The civilized world was clever. They decided to place sensitive detectors on the slitted screen. The detectors would tell them where the particle was, which slit it was passing through.

But nature was cleverer. Every time they tried to chart the particle’s path, it would pass, like a good child, though slit A. Or through slit B. Not through both, like it did before. The interference pattern disappeared from the other screen. The paradox was maddening. At their wits’ end, the scientists tried again and again. As long as they weren’t using measuring tools, the particle spread out like a beam of light. It passed through both slits simultaneously, laughing at them all the way.
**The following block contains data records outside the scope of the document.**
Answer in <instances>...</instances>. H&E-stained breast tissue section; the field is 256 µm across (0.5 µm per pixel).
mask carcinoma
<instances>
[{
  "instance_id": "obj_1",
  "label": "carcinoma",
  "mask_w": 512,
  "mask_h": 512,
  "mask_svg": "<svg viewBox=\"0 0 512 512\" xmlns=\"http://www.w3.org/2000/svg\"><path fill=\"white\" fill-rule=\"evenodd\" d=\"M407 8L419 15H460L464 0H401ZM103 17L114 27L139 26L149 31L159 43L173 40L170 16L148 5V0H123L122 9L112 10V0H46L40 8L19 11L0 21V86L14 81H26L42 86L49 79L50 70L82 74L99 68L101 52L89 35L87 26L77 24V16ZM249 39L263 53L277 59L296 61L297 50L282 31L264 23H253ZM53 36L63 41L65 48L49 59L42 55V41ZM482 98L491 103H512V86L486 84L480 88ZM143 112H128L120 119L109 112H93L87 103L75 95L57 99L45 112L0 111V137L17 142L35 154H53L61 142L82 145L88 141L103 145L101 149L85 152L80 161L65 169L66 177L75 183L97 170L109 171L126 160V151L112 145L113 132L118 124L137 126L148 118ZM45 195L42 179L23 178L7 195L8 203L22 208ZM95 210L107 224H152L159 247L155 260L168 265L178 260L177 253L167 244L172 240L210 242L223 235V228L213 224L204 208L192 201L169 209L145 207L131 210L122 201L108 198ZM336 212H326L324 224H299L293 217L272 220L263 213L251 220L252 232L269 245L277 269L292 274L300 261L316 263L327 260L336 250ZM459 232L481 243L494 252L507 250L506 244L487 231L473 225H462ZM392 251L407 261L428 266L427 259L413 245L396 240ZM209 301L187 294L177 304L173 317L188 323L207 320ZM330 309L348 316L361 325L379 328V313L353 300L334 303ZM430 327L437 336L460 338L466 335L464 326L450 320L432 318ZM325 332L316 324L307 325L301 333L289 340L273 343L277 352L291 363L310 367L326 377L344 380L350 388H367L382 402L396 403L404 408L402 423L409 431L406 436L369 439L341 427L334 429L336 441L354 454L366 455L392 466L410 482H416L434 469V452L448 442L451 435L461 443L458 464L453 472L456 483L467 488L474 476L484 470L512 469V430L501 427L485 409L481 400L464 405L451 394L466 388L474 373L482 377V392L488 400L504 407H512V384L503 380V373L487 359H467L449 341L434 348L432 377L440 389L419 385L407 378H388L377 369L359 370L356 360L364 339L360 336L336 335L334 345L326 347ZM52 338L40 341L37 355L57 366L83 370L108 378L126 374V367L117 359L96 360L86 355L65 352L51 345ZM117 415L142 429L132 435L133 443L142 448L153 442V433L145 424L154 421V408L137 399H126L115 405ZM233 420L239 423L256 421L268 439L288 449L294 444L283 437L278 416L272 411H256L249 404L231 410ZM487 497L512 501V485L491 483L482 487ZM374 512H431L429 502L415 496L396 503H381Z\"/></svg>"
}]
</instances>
But when they used their detectors to pinpoint just how it managed to pass through both slits, it would giggle and pass through just one.

Perhaps that particle was trying to tell humanity that not everything can be determined by critical examination. Perhaps there are things humanity isn’t supposed to know, no matter how closely they watch. Some things are too fine, too sensitive. If you try to determine what they are, where they are, what they’re doing, the wave function breaks down. The magic disappears.

•••

“Let’s go back inside,” Dudi says, trying to smile.

“Yes, let’s,” Gedalya agrees. They leave the ice-cold balcony and step inside.

I won’t watch you, Gedalya’s silence says.

I won’t watch to see if you’re watching, Dudi affirms without a word.

For a moment, they blend into a single, streaming pattern. No one is measuring or detecting that moment. It’s just there, unquantifiable but undeniable.